The Kind of Place that Harvey Mudd was for Me

written 05/12/2012

            If someone were to ask me to describe Harvey Mudd College, I would tell that person about a class I took in the spring of our sophomore year.  There was carbons lab, where I accidentally learned how to dissolve my wrist watch and get it to drip all over my arm.  There was STEMS where I was taught to pretend that everything is just a mass on a spring.  But actually, the one class that best embodies the essence of Harvey Mudd College was a class called Real Analysis.
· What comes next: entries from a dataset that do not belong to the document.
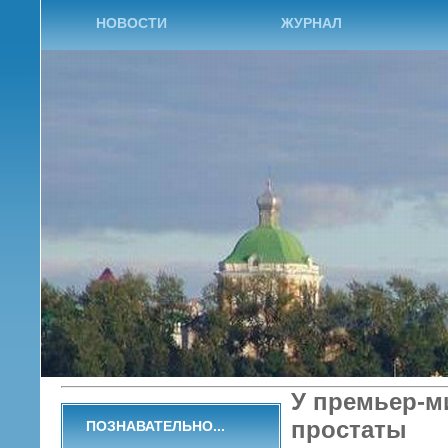
НОВОСТИ
ЖУРНАЛ
У премьер-м
простаты
ПОЗНАВАТЕЛЬНО...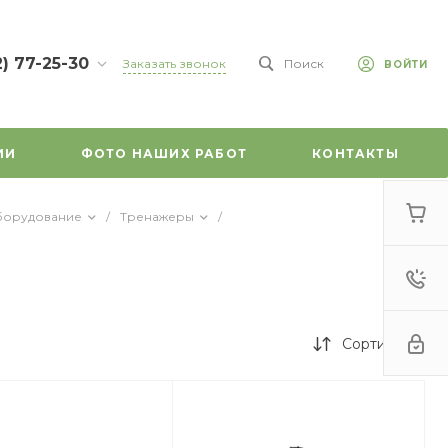
2) 77-25-30
Заказать звонок
Поиск
ВОЙТИ
7-25-30
л.
зе, д. 45
ИИ
ФОТО НАШИХ РАБОТ
КОНТАКТЫ
-18:00
ходной
mail.ru
борудование
/
Тренажеры
/
Сортировка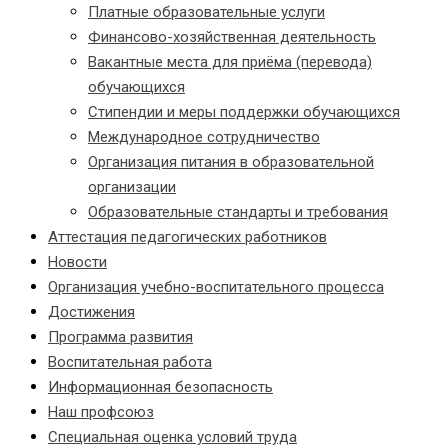
Платные образовательные услуги
Финансово-хозяйственная деятельность
Вакантные места для приёма (перевода)
обучающихся
Стипендии и меры поддержки обучающихся
Международное сотрудничество
Организация питания в образовательной
организации
Образовательные стандарты и требования
Аттестация педагогических работников
Новости
Организация учебно-воспитательного процесса
Достижения
Программа развития
Воспитательная работа
Информационная безопасность
Наш профсоюз
Специальная оценка условий труда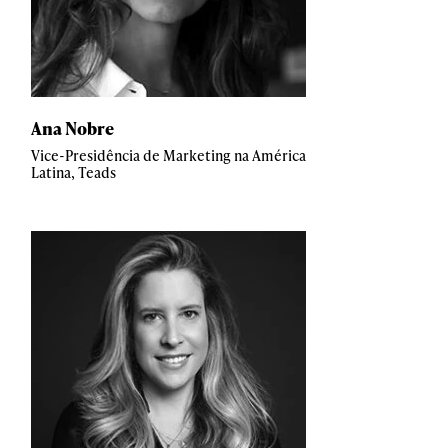
Ana Nobre
Vice-Presidência de Marketing na América
Latina, Teads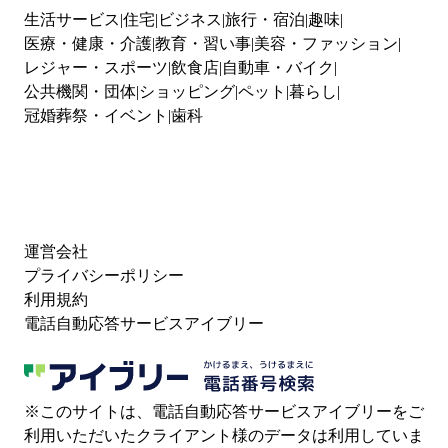
生活サービス
住宅
ビジネス
旅行・宿泊
趣味
医療・健康・介護
教育・習い事
美容・ファッション
レジャー・スポーツ
飲食店
自動車・バイク
公共機関・団体
ショッピング
ペット
暮らし
冠婚葬祭・イベント
歯科
運営会社
プライバシーポリシー
利用規約
電話自動応答サービスアイブリー
※このサイトは、電話自動応答サービスアイブリーをご
利用いただいたクライアント様のデータは利用していま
            In Real Analysis I learned to question the very definition of real numbers and everything I knew about mathematics.  What do you mean I have to prove how to add two real numbers?  Proof by common sense and elementary education were strictly prohibited.

            Real Analysis was perhaps the hardest class I’ve taken, and my first experience of struggling in math.  I wasn’t getting the concepts as quickly as some of my peers, and I couldn’t help feeling incompetent in math, a subject I had always felt confident in.  Professor Su said this class was “the gateway to being a math major,” and I think he was trying to motivate us or something.  However, to me the “gateway” to mathematics never felt so narrow and without space for an incompetent student like me.  In a way, that’s the kind of place that Harvey Mudd was.

            Fortunately, there’s more to the story.  During that semester I was doing a book study with Prof. Su outside of class, and I was uncomfortable.  Sitting before me was a super smart incredible professor, and I felt really unworthy to be hanging out with him because I wasn’t doing so well in his class, and I thought I might disappoint him once he got to know me personally.  But at our last meeting, we were talking and he said, “I want students to understand that professors don’t value students based on their academic performances.”  I’ve heard that from friends, upper classmen, deans, whatever.  But to hear from my own professor, whom I really love and admire, at a time when I felt ashamed of my intelligence and thus unworthy of his friendship, that I wasn’t just a student in a seat, not just a letter grade or a number on my transcript, but a valuable person who he wants to know on a personal level, was perhaps the most incredible moment of my college career.  And that’s the kind of place that Harvey Mudd was.

            There was also a guy name Ryan Muller, who tutored for Real Analysis, and here is why he was incredible.  I was at Analysis tutoring, and Ryan Muller, stayed an extra 2 hours to save our butts once again.  That was nice.  But the story doesn’t end there.  Later that night I was working on Analysis in Platt.  It was 2 AM and the night was still young, and so was I.  I looked up and I saw Ryan Muller working on the circle table near the coffee machine.  It was 4 AM and the night was no longer young.  I looked up and I saw Ryan Muller worn out but still working.  I finished around 5, as the sun came up, and I left Ryan alone and working in Platt.  And here’s what I thought:  “Are you kidding me?  You had this much work but you spent an extra 2 hours tutoring us?  Ryan Muller, you are so incredible that I want to be just like you.”  And that’s the kind of place that Harvey Mudd was.

            You see, it’s true what they say that with great trials, comes strength that help us get through.  It was a tough 4 years getting through this narrow “gateway” to higher education, but it was also an incredible 4 years learning from professors and fellow students who helped me and inspired me to stick it through.  I am still light-years away from being like Professor Su or Ryan Muller, but I intend to take that part of Harvey Mudd along with me wherever I go.